What you need to know

OCALA, Fla. – Voters in Ocala will go to the polls for city races on Tuesday to vote on some amendments to the statutes.

Kent Guinn is back for election as mayor of the city, and four seats on the city council are also up for election.

What you need to know

  • City elections in Ocala are scheduled for September 21st
  • Race for mayors, 4 city council seats, 3 amendments to the statutes
  • If no candidate gets more than 50% of the vote in a single race, there will be a runoff election in November
  • RELATED: Ocala Voter Information

Mayor race of Ocala

Kent Guinn, who is heading for his sixth term as mayor, meets Manal Fakhoury, a newcomer to politics. She works in the medical field and has a PhD in pharmacy from the University of Southern California. Fakhoury says if elected she would focus on fighting homelessness, creating more opportunities for everyone, and reducing crime.

Fakhoury is an immigrant who has lived in Ocala for 35 years and is active in community groups. She says she was able to realize her American dream in Ocala and now wants to serve the city as mayor and rebuild Ocala as All-America City, an award she received in 1995.

Guinn points to his previous tenure as mayor as the reason for his re-election and points to large companies like FedEx and AutoZone bringing facilities to Ocala and creating jobs. He will continue to work for economic development, crime reduction and dealing with homelessness.

Guinn’s family has been in Ocala since 1850. He claims to be the fifth generation of Öcalan. Before he became mayor, he was on the city council. Guinn is also involved in finance.

The mayor’s office does not have a voice in the city council, but has the right of veto and monitors the police. Mayors have a two-year term and their salaries are capped at $ 550 per month.

4 city council races

In the city council, the district seats 1, 3 and 5 are up for re-election, for district 4 there is a special election.

The city council makes decisions, oversees the city administrator, lawyer, clerk and auditor. They are elected for four years with a monthly salary of $ 250.

In District 1, President Pro-Tem Brent Malever competes against Barry Mansfield. District 1 is a district by and large, which means that it represents all of Ocala.

Malever has been on the council since 2013. He was born in Ocala and is a local financial clerk.

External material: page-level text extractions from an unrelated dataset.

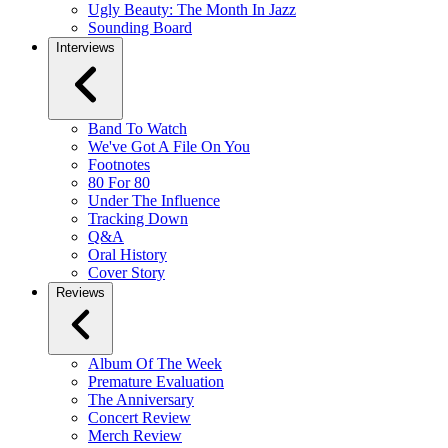
Ugly Beauty: The Month In Jazz
Sounding Board
Interviews
Band To Watch
We've Got A File On You
Footnotes
80 For 80
Under The Influence
Tracking Down
Q&A
Oral History
Cover Story
Reviews
Album Of The Week
Premature Evaluation
The Anniversary
Concert Review
Merch Review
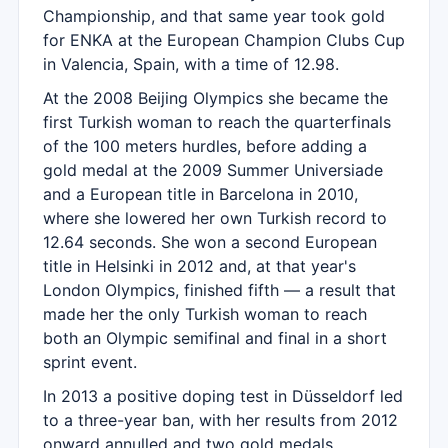
Championship, and that same year took gold
for ENKA at the European Champion Clubs Cup
in Valencia, Spain, with a time of 12.98.
At the 2008 Beijing Olympics she became the
first Turkish woman to reach the quarterfinals
of the 100 meters hurdles, before adding a
gold medal at the 2009 Summer Universiade
and a European title in Barcelona in 2010,
where she lowered her own Turkish record to
12.64 seconds. She won a second European
title in Helsinki in 2012 and, at that year's
London Olympics, finished fifth — a result that
made her the only Turkish woman to reach
both an Olympic semifinal and final in a short
sprint event.
In 2013 a positive doping test in Düsseldorf led
to a three-year ban, with her results from 2012
onward annulled and two gold medals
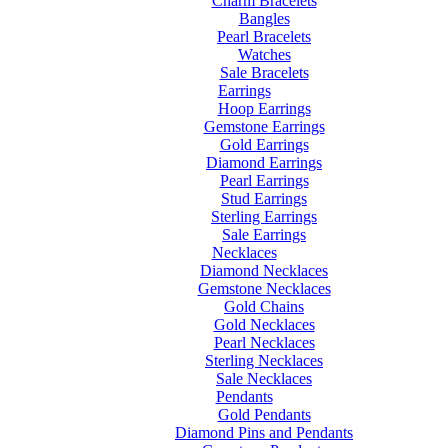
Charm Bracelets
Bangles
Pearl Bracelets
Watches
Sale Bracelets
Earrings
Hoop Earrings
Gemstone Earrings
Gold Earrings
Diamond Earrings
Pearl Earrings
Stud Earrings
Sterling Earrings
Sale Earrings
Necklaces
Diamond Necklaces
Gemstone Necklaces
Gold Chains
Gold Necklaces
Pearl Necklaces
Sterling Necklaces
Sale Necklaces
Pendants
Gold Pendants
Diamond Pins and Pendants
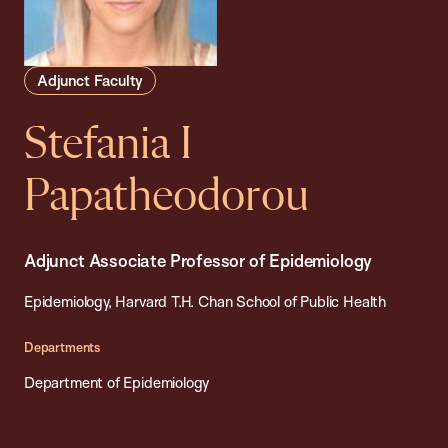
Adjunct Faculty
Stefania I
Papatheodorou
Adjunct Associate Professor of Epidemiology
Epidemiology, Harvard T.H. Chan School of Public Health
Departments
Department of Epidemiology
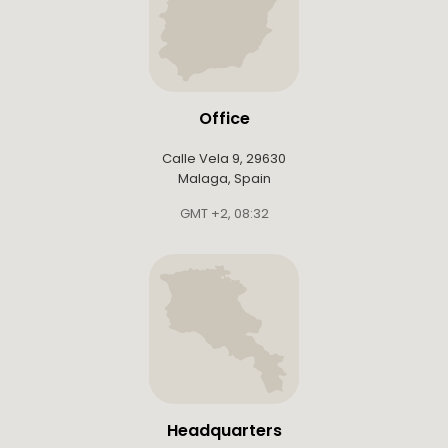
Office
Calle Vela 9, 29630
Malaga, Spain
GMT +2
,
08:32
Headquarters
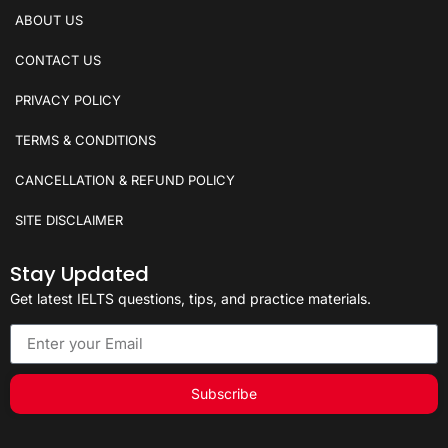
ABOUT US
CONTACT US
PRIVACY POLICY
TERMS & CONDITIONS
CANCELLATION & REFUND POLICY
SITE DISCLAIMER
Stay Updated
Get latest IELTS questions, tips, and practice materials.
Subscribe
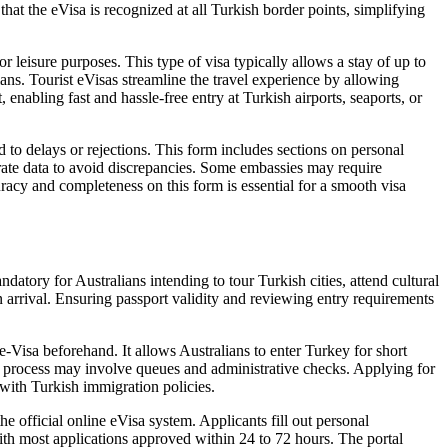
hat the eVisa is recognized at all Turkish border points, simplifying
or leisure purposes. This type of visa typically allows a stay of up to
ans. Tourist eVisas streamline the travel experience by allowing
 enabling fast and hassle-free entry at Turkish airports, seaports, or
d to delays or rejections. This form includes sections on personal
curate data to avoid discrepancies. Some embassies may require
racy and completeness on this form is essential for a smooth visa
atory for Australians intending to tour Turkish cities, attend cultural
 arrival. Ensuring passport validity and reviewing entry requirements
-Visa beforehand. It allows Australians to enter Turkey for short
 the process may involve queues and administrative checks. Applying for
with Turkish immigration policies.
e official online eVisa system. Applicants fill out personal
 with most applications approved within 24 to 72 hours. The portal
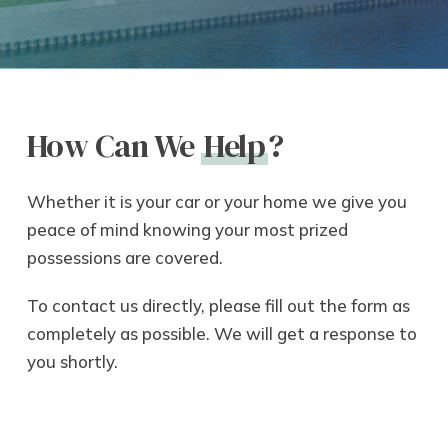
How Can We
Help
?
Whether it is your car or your home we give you
peace of mind knowing your most prized
possessions are covered.
To contact us directly, please fill out the form as
completely as possible. We will get a response to
you shortly.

Manfield is a longtime resident who is the President and CEO of Cullison-Wright Construction.

In District 3, Jay Musleh is running for re-election against Russell “Rusty” Jürgens and Ty Schlichter.

Musleh is a third generation Öcalan who joined the council in 2013. He is Senior Vice President of CenterState Bank.

Jürgens is a long-time resident of Ocala, who runs Jürgens Salon & Co. and is a multi-year candidate for the city election.

Schlichter is another longtime Ocala resident and vice president of Central Florida Electric.

In District 4, incumbent Matthew Wardell left the council before the end of his term. Six candidates are now vying for the open seat.

Kristen Dreyer is a real estate agent for Remax in Ocala and has served on several boards.

Alexander Everts comes from Ocala, owns a fence company and is active in the local theater scene.

Barbara Fitos is a longtime Ocala resident with a career in banking and community service.

Lori Martin Gregory is the CEO of Seventh Chakra Films and directs documentaries.

Curtis Jones is a homeless attorney who runs The Streets R Talking Outreach Ministries.

Kevin Lopez is a longtime Ocala resident and works as a software engineer.

District 5 is also an open seat after Council President Justin Grabelle decided not to run for re-election.

James P. Hilty is a financial advisor who previously served on the Council from 2013 to 2017. He came to Ocala in 1990 and is a Vietnam veteran.

Greg Steen is President of Family’s Choice Electric Repair Inc. He was born and raised in Ocala and is Guardian ad Litem.

Council members are elected citywide, meaning all voters choose candidates in the four districts. The winning candidate in each race must receive over 50% of the vote (50% plus one), or the race will go to a runoff for the 2 best voters on November 16th.

3 charter changes

In addition to the city races, voters will decide on three changes to the city statute on September 21st.

The first changes the way special elections are conducted to better align them with federal and state law by removing the deadline for elections to be held and instead making them “as quickly as possible”.

The second changes the terms of office of mayors and councilors, starting the term once a candidate is elected and sworn in and ending when the next councilor begins their term.

The final change would change the pronouns for positions in city government. Currently, all pronouns in the Charter refer to men. Changes may be made to add “he or she / she”. Councilors became council members, policemen became policemen, and so on.

A full sample ballot paper for the election is available on the Ocala City website, where you can also find more information on voting. To find your constituency, go to the Marion County’s election officer office.